Major government infrastructure projects are worth billions, yet they are often impacted by delays, overspend, customer disruption and internal politics.
These issues, however, can be thwarted if decisions surrounding these projects are supported by data that is open, transparent, verifiable, and comparable. Access to open data can ultimately help unlock greater collaboration opportunities for future government infrastructure projects and result in more productive assets.
But look closely and often these potentially useful data sets can be unstructured, siloed, unsecure, unreliable, repetitive, managed through analogue processes or inaccessible by other government agencies. This can be the case as there is typically a focus of efforts on the physical assets and not the data, besides collating and using it to meet legal, reporting, procedural, and records keeping requirements.
When data is managed properly, it can deliver immense value to government agencies. Data can be used to support more informed decision-making, navigate the journey of resource allocation, improve the performance of existing infrastructure assets, and enable a step change in overall productivity and the delivery of future infrastructure projects. At the same time, it will ensure there is a timely handover of quality information to set operators up for success.
Neglecting to take advantage of valuable insights could negatively impact future efforts to adopt new technologies and the sector’s overall ability to procure, manage, exchange, and re-use data. Governments will also miss out on being able to strategically drive success of future high-value projects.
The responsibility for structured data collection and management cannot fall solely on a single entity, such as the government agency overseeing the infrastructure project. Rather, governments – across all levels – must collaborate collectively with industry and academia to understand the critical importance of valuing and managing data as an asset.
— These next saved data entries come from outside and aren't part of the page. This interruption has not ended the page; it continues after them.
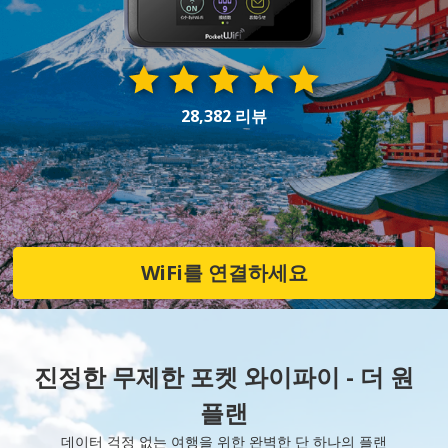
28,382 리뷰
WiFi를 연결하세요
진정한 무제한 포켓 와이파이 - 더 원
플랜
데이터 걱정 없는 여행을 위한 완벽한 단 하나의 플랜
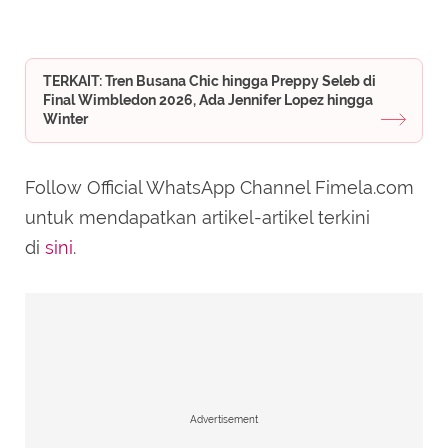
TERKAIT: Tren Busana Chic hingga Preppy Seleb di
Final Wimbledon 2026, Ada Jennifer Lopez hingga
Winter
Follow Official WhatsApp Channel Fimela.com
untuk mendapatkan artikel-artikel terkini
di
sini
.
Advertisement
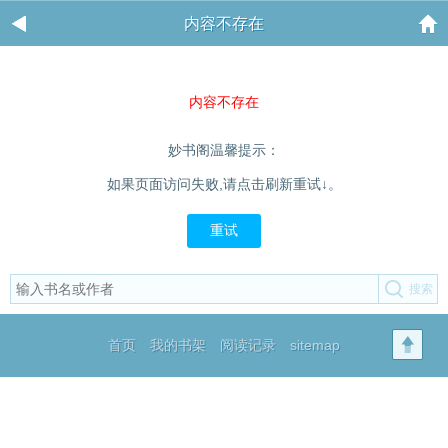
内容不存在
内容不存在
妙书阁温馨提示：
如果页面访问失败,请点击刷新重试↓。
重试
首页
我的书架
阅读记录
sitemap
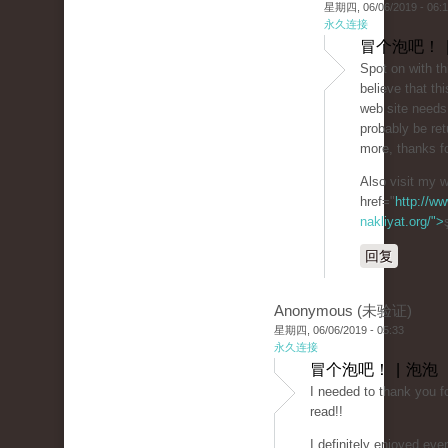
星期四, 06/06/2019 - 06:
永久连接
冒个泡吧！ 
Spot on with th
believe that thi
web site needs a
probably be ret
more, thanks fo
Also visit my 
href="
http://ww
nakliyat.org/">
回复
Anonymous (未验证)
星期四, 06/06/2019 - 05:33
永久连接
冒个泡吧！ | 泡泡
I needed to thank you fo
read!!
I definitely enjoyed every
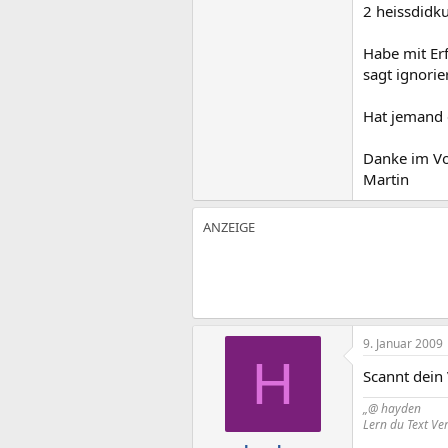
2 heissdidku
Habe mit Er
sagt ignorie
Hat jemand 
Danke im V
Martin
9. Januar 2009
H
Scannt dein
„@ hayden
Lern du Text Ver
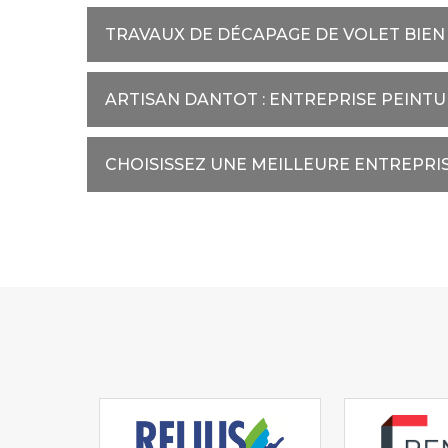
TRAVAUX DE DÉCAPAGE DE VOLET BIEN
ARTISAN DANTOT : ENTREPRISE PEINT
CHOISISSEZ UNE MEILLEURE ENTREPRI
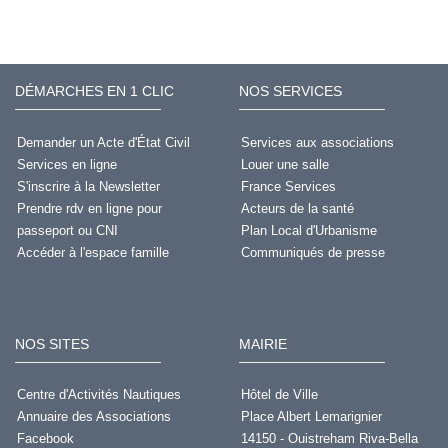
DÉMARCHES EN 1 CLIC
NOS SERVICES
Demander un Acte d'État Civil
Services aux associations
Services en ligne
Louer une salle
S'inscrire à la Newsletter
France Services
Prendre rdv en ligne pour
Acteurs de la santé
passeport ou CNI
Plan Local d'Urbanisme
Accéder à l'espace famille
Communiqués de presse
NOS SITES
MAIRIE
Centre d'Activités Nautiques
Hôtel de Ville
Annuaire des Associations
Place Albert Lemarignier
Facebook
14150 - Ouistreham Riva-Bella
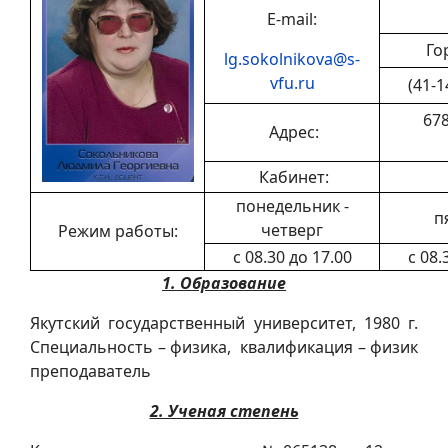
E-mail:
Го
lg.sokolnikova@s-
vfu.ru
(41-1
678
Адрес:
Кабинет:
понедельник -
п
четверг
Режим работы:
с 08.30 до 17.00
с 08.
1. Образование
Якутский государственный университет, 1980 г.
Специальность – физика, квалификация – физик
преподаватель
2. Ученая степень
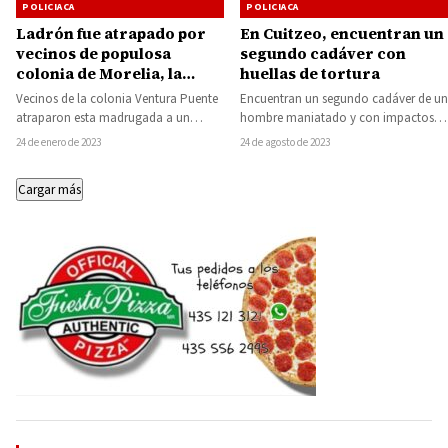
POLICIACA
POLICIACA
Ladrón fue atrapado por
En Cuitzeo, encuentran un
vecinos de populosa
segundo cadáver con
colonia de Morelia, la
huellas de tortura
policía municipal no se lo
Vecinos de la colonia Ventura Puente
Encuentran un segundo cadáver de un
quiso llevar
atraparon esta madrugada a un
hombre maniatado y con impactos
sujeto que había robado una
de bala entre la maleza de un…
24 de enero de 2023
24 de agosto de 2023
bicicleta, el…
Cargar más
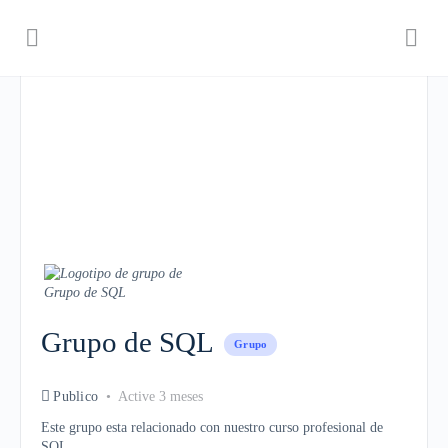
Grupo de SQL
Grupo
Publico
Active 3 meses
Este grupo esta relacionado con nuestro curso profesional de
SQL.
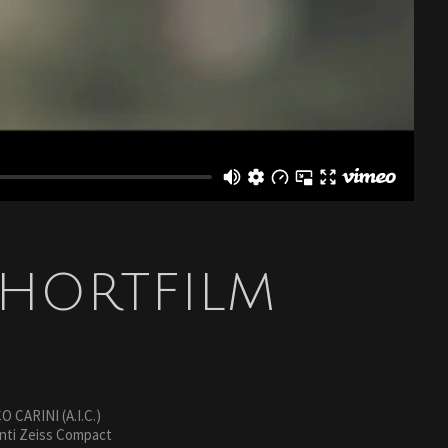
HORTFILM
CARINI (A.I.C.)
enti Zeiss Compact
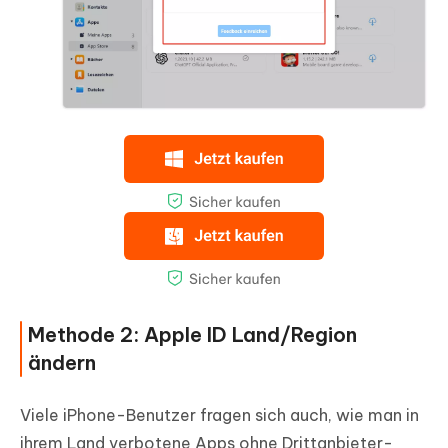
Methode 2: Apple ID Land/Region
ändern
Viele iPhone-Benutzer fragen sich auch, wie man in
ihrem Land verbotene Apps ohne Drittanbieter-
Developing and implementing a national data standard across all infrastructure assets will help foster a collaborative and unified approach to better data interoperability, as well as support the lifecycle of digital assets and digital twins for public infrastructure. The standard would also focus on uplifting data awareness, data literacy, data custodianship, data specification and data management.
Defining best practice for the Australian infrastructure sector on how to handle and organise data in the future will also eventually create a complete digital ecosystem, built on trusted and reliable data, that connects infrastructure agencies with their suppliers, stakeholders, and customers. It will also promote cross-agency cooperation, by actively supporting data sharing and digital collaboration, to re-invent how government agencies partner together to plan, deliver and operate public infrastructure.
The body of work of establishing a national data standard needs to be a led by a central government body, made up of members from all levels of government and other relevant stakeholders. This will require a concerted effort to identify opportunities to formalise the standards.
Without a national standard, the public infrastructure sector will continue to be challenged in data sharing, and eventually see Australia fall behind on a global scale. Working with relevant stakeholders and technology providers, such as SAP, to co-design and trial digital solutions, governments can directly address the challenge of current systems and support effective data management over the digital asset lifecycle.